Partition Data
Partition is the process of dividing a data stream into multiple substreams, while preserving the event order within each substream as it appeared in the original stream.
Each substream created through partitioning maintains its own clock and timestamp, which are used internally by the streaming engine to calculate the watermark. Because each substream has an independent clock, its timestamp progression — and thus its stream processing — is isolated from other substreams.
Partitioning is essential for scenarios where different entities in a stream have unaligned clocks or timestamps. Without partitioning, performing time-based window operations (e.g., tumbling or hopping windows) across the entire stream could result in inaccurate aggregations or dropped events.
Syntax
SELECT ...
FROM ...
PARTITION BY col, ...
GROUP BY col1, col2, ...
EMIT ...;
Example
Consider a stream containing sensor metrics from 10,000 vehicles, all published into a single Kafka partition.
- Each vehicle’s onboard sensor generates timestamps based on its local clock, which may not be synchronized with others.
- You may also want to analyze driver behavior or performance metrics per vehicle individually.
By partitioning the stream using the vehicle_id
, Timeplus can create 10,000 substreams — one for each vehicle — ensuring:
- Event order is preserved per vehicle
- Each substream advances its watermark independently
- Windowing and aggregation can be performed correctly without data skipping or skew
CREATE STREAM trucks
(
lpn string, -- license plate number
lat float32, -- latitude
lon float32, -- longitude
spd float32, -- speed
mil float32, -- mileage
state string,
city string
);
SELECT
window_start,
lpn,
count()
FROM tumble(trucks, 2s)
PARTITION BY lpn
GROUP BY window_start, lpn;
Explanation:
- This query partitions the
trucks
stream by the license plate number (lpn
). - Each unique lpn forms an independent substream.
- A 2-second tumbling window is applied to each substream to count the number of events per truck.
Sample Events:
The following events come from two trucks (lic1 and lic2) whose timestamps are unaligned across regions.
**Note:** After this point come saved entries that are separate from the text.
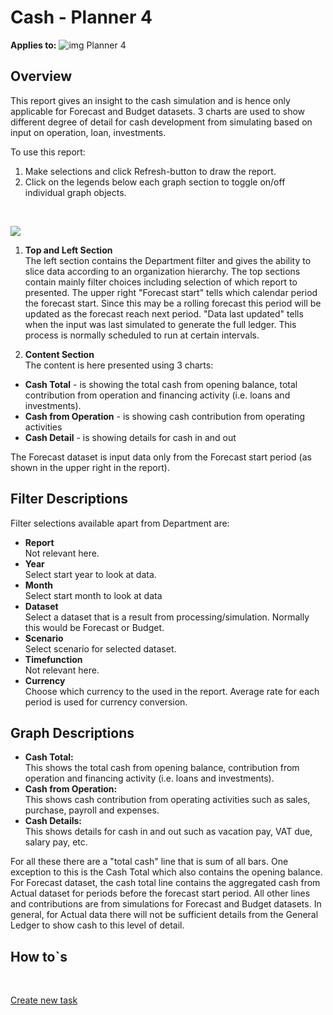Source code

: # Cash - Planner 4

**Applies to:** ![img](https://profitbasedocs.blob.core.windows.net/icons/yes-icon.png) Planner 4

## Overview
This report gives an insight to the cash simulation and is hence only applicable for Forecast and Budget datasets. 3 charts are used to show different degree of detail for cash development from simulating based on input on operation, loan, investments.

To use this report:

1. Make selections and click Refresh-button to draw the report.
1. Click on the legends below each graph section to toggle on/off individual graph objects.
<br/>

![](https://profitbasedocs.blob.core.windows.net/plannerimages/finance-reports-cash.jpg)

1. **Top and Left Section** <br/>
The left section contains the Department filter and gives the ability to slice data according to an organization hierarchy.
The top sections contain mainly filter choices including selection of which report to presented.
The upper right "Forecast start" tells which calendar period the forecast start. Since this may be a rolling forecast this period will be updated as the forecast reach next period. "Data last updated" tells when the input was last simulated to generate the full ledger. This process is normally scheduled to run at certain intervals.

2. **Content Section** <br/>
The content is here presented using 3 charts:

+ **Cash Total** - is showing the total cash from opening balance, total contribution from operation and financing activity (i.e. loans and investments).
+ **Cash from Operation** - is showing cash contribution from operating activities
+ **Cash Detail** - is showing details for cash in and out

The Forecast dataset is input data only from the Forecast start period (as shown in the upper right in the report).

## Filter Descriptions
Filter selections available apart from Department are:

- **Report**<br/>Not relevant here.
- **Year**<br/>Select start year to look at data.
- **Month**<br/>Select start month to look at data
- **Dataset**<br/>Select a dataset that is a result from processing/simulation. Normally this would be Forecast or Budget.
- **Scenario**<br/>Select scenario for selected dataset.
- **Timefunction**<br/>Not relevant here.
- **Currency**<br/>Choose which currency to the used in the report. Average rate for each period is used for currency conversion.

## Graph Descriptions

- **Cash Total:**<br/>
This shows the total cash from opening balance, contribution from operation and financing activity (i.e. loans and investments).
- **Cash from Operation:**<br/>
This shows cash contribution from operating activities such as sales, purchase, payroll and expenses.
- **Cash Details:**<br/>
This shows details for cash in and out such as vacation pay, VAT due, salary pay, etc.

For all these there are a "total cash" line that is sum of all bars. One exception to this is the Cash Total which also contains the opening balance. For Forecast dataset, the cash total line contains the aggregated cash from Actual dataset for periods before the forecast start period. All other lines and contributions are from simulations for Forecast and Budget datasets. In general, for Actual data there will not be sufficient details from the General Ledger to show cash to this level of detail.

## How to`s

<br/>

[Create new task](../../../process-and-tasks/tasks/create-edit-task.md)<br/>
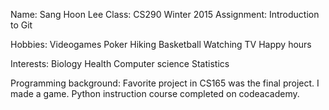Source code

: Name: Sang Hoon Lee
Class: CS290 Winter 2015
Assignment: Introduction to Git

Hobbies:
Videogames
Poker
Hiking
Basketball
Watching TV
Happy hours

Interests:
Biology
Health
Computer science
Statistics

Programming background:
Favorite project in CS165 was the final project. I made a game.
Python instruction course completed on codeacademy.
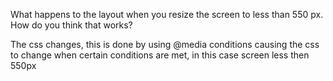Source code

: What happens to the layout when you resize the screen to less than 550 px. How do you think that works?

The css changes, this is done by using @media conditions causing the css to change when certain conditions are met, in this case screen less then 550px

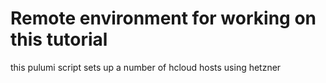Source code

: # Remote environment for working on this tutorial

this pulumi script sets up a number of hcloud hosts using hetzner
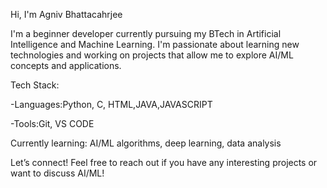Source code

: Hi, I'm Agniv Bhattacahrjee

I'm a beginner developer currently pursuing my BTech in Artificial Intelligence and Machine Learning. I'm passionate about learning new technologies and working on projects that allow me to explore AI/ML concepts and applications.

Tech Stack:

-Languages:Python, C, HTML,JAVA,JAVASCRIPT

-Tools:Git, VS CODE

Currently learning: AI/ML algorithms, deep learning, data analysis

Let’s connect!
Feel free to reach out if you have any interesting projects or want to discuss AI/ML!





<!---
Agniiiiiman/Agniiiiiman is a ✨ special ✨ repository because its `README.md` (this file) appears on your GitHub profile.
You can click the Preview link to take a look at your changes.
--->
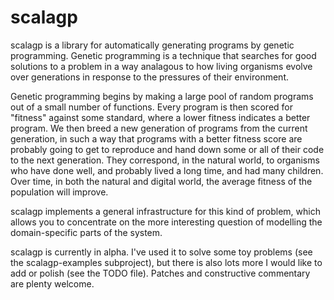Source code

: scalagp
=======

scalagp is a library for automatically generating programs by genetic programming. Genetic programming is a technique that searches for good solutions to a problem in a way analagous to how living organisms evolve over generations in response to the pressures of their environment.

Genetic programming begins by making a large pool of random programs out of a small number of functions. Every program is then scored for "fitness" against some standard, where a lower fitness indicates a better program. We then breed a new generation of programs from the current generation, in such a way that programs with a better fitness score are probably going to get to reproduce and hand down some or all of their code to the next generation. They correspond, in the natural world, to organisms who have done well, and probably lived a long time, and had many children. Over time, in both the natural and digital world, the average fitness of the population will improve.

scalagp implements a general infrastructure for this kind of problem, which allows you to concentrate on the more interesting question of modelling the domain-specific parts of the system.

scalagp is currently in alpha. I've used it to solve some toy problems (see the scalagp-examples subproject), but there is also lots more I would like to add or polish (see the TODO file). Patches and constructive commentary are plenty welcome.
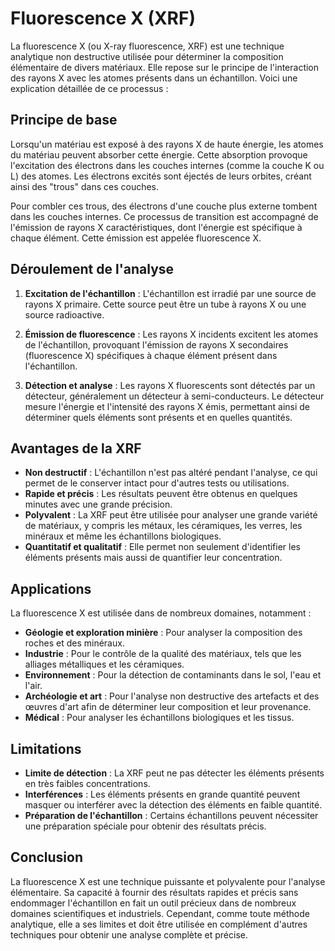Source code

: # Fluorescence X (XRF)

La fluorescence X (ou X-ray fluorescence, XRF) est une technique analytique non destructive utilisée pour déterminer la composition élémentaire de divers matériaux. Elle repose sur le principe de l'interaction des rayons X avec les atomes présents dans un échantillon. Voici une explication détaillée de ce processus :

## Principe de base

Lorsqu'un matériau est exposé à des rayons X de haute énergie, les atomes du matériau peuvent absorber cette énergie. Cette absorption provoque l'excitation des électrons dans les couches internes (comme la couche K ou L) des atomes. Les électrons excités sont éjectés de leurs orbites, créant ainsi des "trous" dans ces couches.

Pour combler ces trous, des électrons d'une couche plus externe tombent dans les couches internes. Ce processus de transition est accompagné de l'émission de rayons X caractéristiques, dont l'énergie est spécifique à chaque élément. Cette émission est appelée fluorescence X.

## Déroulement de l'analyse

1. **Excitation de l'échantillon** : L'échantillon est irradié par une source de rayons X primaire. Cette source peut être un tube à rayons X ou une source radioactive.
   
2. **Émission de fluorescence** : Les rayons X incidents excitent les atomes de l'échantillon, provoquant l'émission de rayons X secondaires (fluorescence X) spécifiques à chaque élément présent dans l'échantillon.

3. **Détection et analyse** : Les rayons X fluorescents sont détectés par un détecteur, généralement un détecteur à semi-conducteurs. Le détecteur mesure l'énergie et l'intensité des rayons X émis, permettant ainsi de déterminer quels éléments sont présents et en quelles quantités.

## Avantages de la XRF

- **Non destructif** : L'échantillon n'est pas altéré pendant l'analyse, ce qui permet de le conserver intact pour d'autres tests ou utilisations.
- **Rapide et précis** : Les résultats peuvent être obtenus en quelques minutes avec une grande précision.
- **Polyvalent** : La XRF peut être utilisée pour analyser une grande variété de matériaux, y compris les métaux, les céramiques, les verres, les minéraux et même les échantillons biologiques.
- **Quantitatif et qualitatif** : Elle permet non seulement d'identifier les éléments présents mais aussi de quantifier leur concentration.

## Applications

La fluorescence X est utilisée dans de nombreux domaines, notamment :

- **Géologie et exploration minière** : Pour analyser la composition des roches et des minéraux.
- **Industrie** : Pour le contrôle de la qualité des matériaux, tels que les alliages métalliques et les céramiques.
- **Environnement** : Pour la détection de contaminants dans le sol, l'eau et l'air.
- **Archéologie et art** : Pour l'analyse non destructive des artefacts et des œuvres d'art afin de déterminer leur composition et leur provenance.
- **Médical** : Pour analyser les échantillons biologiques et les tissus.

## Limitations

- **Limite de détection** : La XRF peut ne pas détecter les éléments présents en très faibles concentrations.
- **Interférences** : Les éléments présents en grande quantité peuvent masquer ou interférer avec la détection des éléments en faible quantité.
- **Préparation de l'échantillon** : Certains échantillons peuvent nécessiter une préparation spéciale pour obtenir des résultats précis.

## Conclusion

La fluorescence X est une technique puissante et polyvalente pour l'analyse élémentaire. Sa capacité à fournir des résultats rapides et précis sans endommager l'échantillon en fait un outil précieux dans de nombreux domaines scientifiques et industriels. Cependant, comme toute méthode analytique, elle a ses limites et doit être utilisée en complément d'autres techniques pour obtenir une analyse complète et précise.
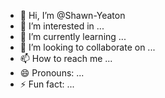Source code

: - 👋 Hi, I’m @Shawn-Yeaton
- 👀 I’m interested in ...
- 🌱 I’m currently learning ...
- 💞️ I’m looking to collaborate on ...
- 📫 How to reach me ...
- 😄 Pronouns: ...
- ⚡ Fun fact: ...

<!---
Shawn-Yeaton/Shawn-Yeaton is a ✨ special ✨ repository because its `README.md` (this file) appears on your GitHub profile.
You can click the Preview link to take a look at your changes.
--->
-- Truck lic1 in San Francisco
insert into trucks(lpn, lat, lon, spd, mil, state, city, _tp_time) values ('lic1', 37.7749, 37.7749, 23.5, 12462, 'CA', 'San Francisco', '2015-10-01 13:00:44');
-- Truck lic2 in Manhattan
insert into trucks(lpn, lat, lon, spd, mil, state, city, _tp_time) values ('lic2', 40.7128, 74.0060, 32.3, 32567, 'NY', 'Manhattan', '2015-10-01 20:10:22');
-- Truck lic1 in San Francisco
insert into trucks(lpn, lat, lon, spd, mil, state, city, _tp_time) values ('lic1', 37.7341, 37.7258, 13.5, 12472, 'CA', 'San Francisco', '2015-10-01 13:00:45');
-- Truck lic2 in Manhattan
insert into trucks(lpn, lat, lon, spd, mil, state, city, _tp_time) values ('lic2', 40.7325, 74.0213, 32.4, 32570, 'NY', 'Manhattan', '2015-10-01 20:10:23');
-- Truck lic1 in San Francisco
insert into trucks(lpn, lat, lon, spd, mil, state, city, _tp_time) values ('lic1', 37.7719, 37.7730, 33.5, 12473, 'CA', 'San Francisco', '2015-10-01 13:00:46');
-- Truck lic2 in Manhattan
insert into trucks(lpn, lat, lon, spd, mil, state, city, _tp_time) values ('lic2', 40.7335, 74.0223, 12.3, 32581, 'NY', 'Manhattan', '2015-10-01 20:10:24');
Output:
┌────────────window_start─┬─lpn──┬─count()─┐
│ 2015-10-01 13:00:44.000 │ lic1 │ 2 │
└─────────────────────────┴──────┴─────────┘
┌────────────window_start─┬─lpn──┬─count()─┐
│ 2015-10-01 20:10:22.000 │ lic2 │ 2 │
└─────────────────────────┴──────┴─────────┘
Key Takeaway
Even though the two trucks (lic1
and lic2
) have unaligned clocks, partitioning ensures that:
- Each truck’s events are processed independently in its own substream.
- Tumbling windows operate correctly and in order per substream.
- There is no timestamp interference between trucks, avoiding data skew or dropped events.
Performance Considerations
The performance of partitioning is closely tied to the number of substreams created after partitioning. Each substream maintains its own independent watermark and timestamp, which increases memory and scheduling overhead as the number of partitions grows.
In practice, if you have a very large number of substreams, consider:
- Applying light data shuffling to balance the workload.
- Using high-performance sessionization techniques to optimize aggregation efficiency across partitions.